▸ **WHAT IS NEEDED**:
Rewrite the following lines so that "chart" becomes "graph" wherever it appears, and keep everything else the same.

▸ **SOURCE MATERIAL**:
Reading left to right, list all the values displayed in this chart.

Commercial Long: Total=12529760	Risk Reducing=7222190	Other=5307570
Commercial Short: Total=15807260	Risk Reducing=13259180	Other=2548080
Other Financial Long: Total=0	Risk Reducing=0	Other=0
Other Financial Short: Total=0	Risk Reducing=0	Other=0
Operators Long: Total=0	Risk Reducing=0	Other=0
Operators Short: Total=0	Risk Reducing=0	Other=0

▸ **RESPONSE FOR THIS EXERCISE**:
Reading left to right, list all the values displayed in this graph.

Commercial Long: Total=12529760	Risk Reducing=7222190	Other=5307570
Commercial Short: Total=15807260	Risk Reducing=13259180	Other=2548080
Other Financial Long: Total=0	Risk Reducing=0	Other=0
Other Financial Short: Total=0	Risk Reducing=0	Other=0
Operators Long: Total=0	Risk Reducing=0	Other=0
Operators Short: Total=0	Risk Reducing=0	Other=0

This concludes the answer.